[Records taken from a collection]
==================================================

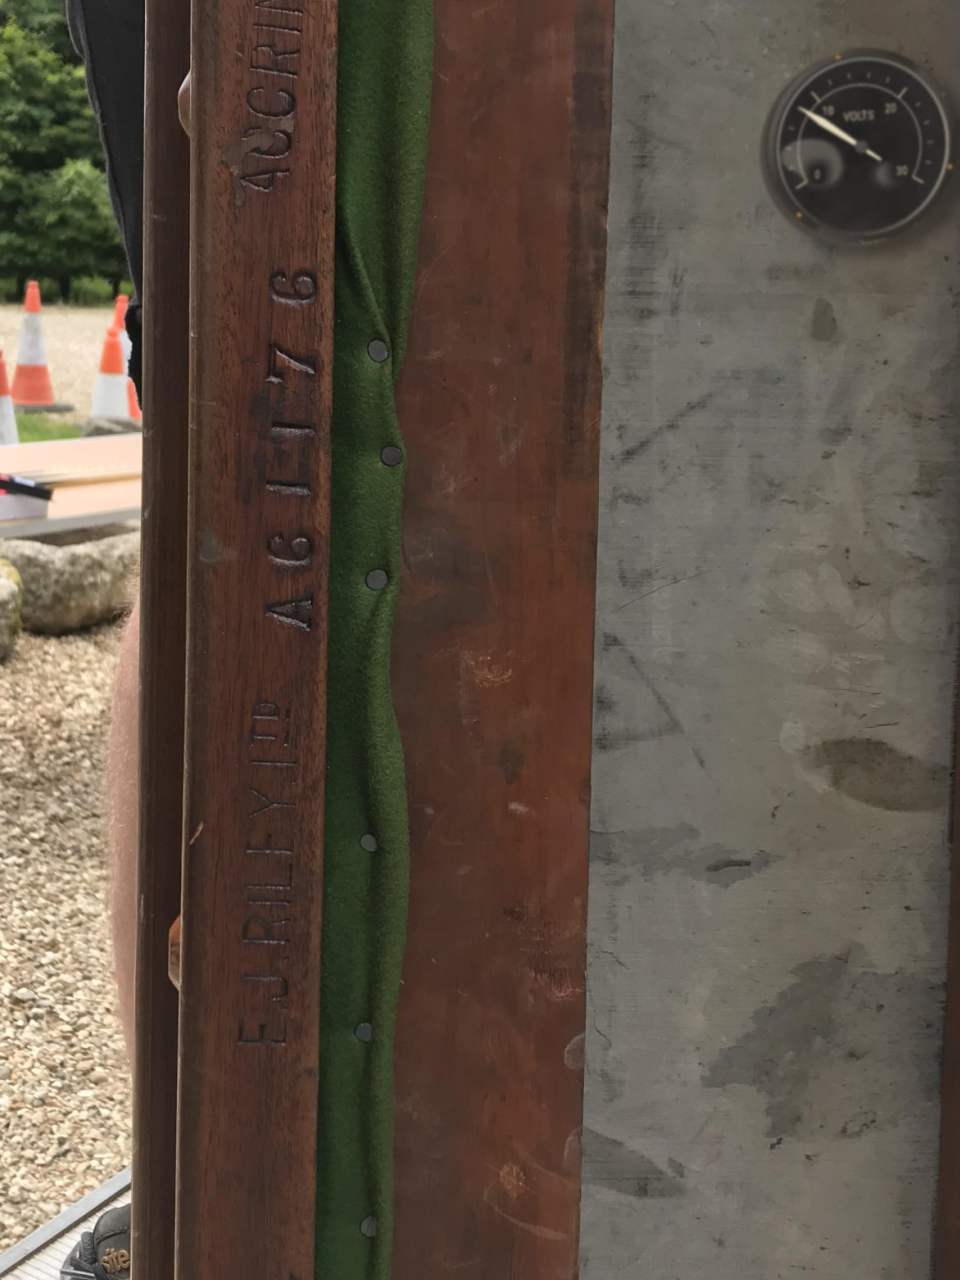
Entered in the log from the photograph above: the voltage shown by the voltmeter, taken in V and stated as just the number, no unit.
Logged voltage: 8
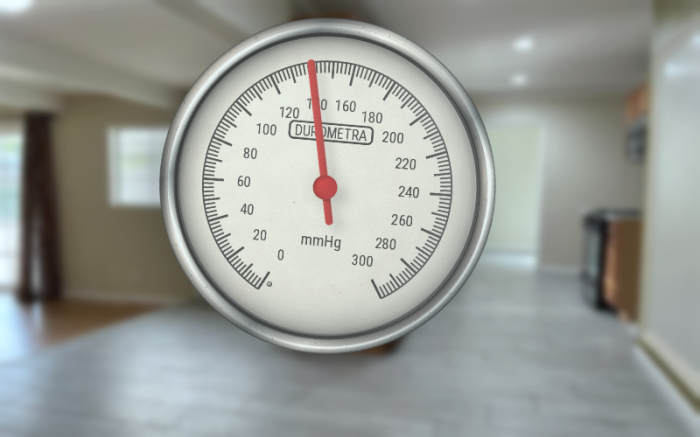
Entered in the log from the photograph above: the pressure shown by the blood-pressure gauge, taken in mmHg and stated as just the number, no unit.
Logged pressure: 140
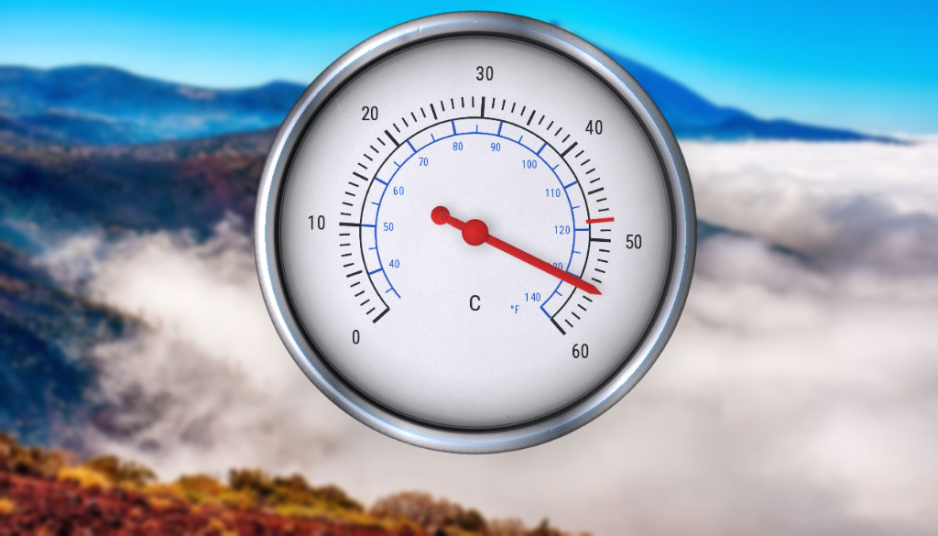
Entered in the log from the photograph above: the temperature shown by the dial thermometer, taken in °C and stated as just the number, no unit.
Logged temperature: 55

==================================================

**ACTIVITY:** Convert every line of the records into a JSON list of strings, one string per line, skipping blank lines and leaving out the pictures.

**THE COMPLETED TASK:**
[
  "Entered in the log from the photograph above: the voltage shown by the voltmeter, taken in V and stated as just the number, no unit.",
  "Logged voltage: 8",
  "Entered in the log from the photograph above: the pressure shown by the blood-pressure gauge, taken in mmHg and stated as just the number, no unit.",
  "Logged pressure: 140",
  "Entered in the log from the photograph above: the temperature shown by the dial thermometer, taken in °C and stated as just the number, no unit.",
  "Logged temperature: 55"
]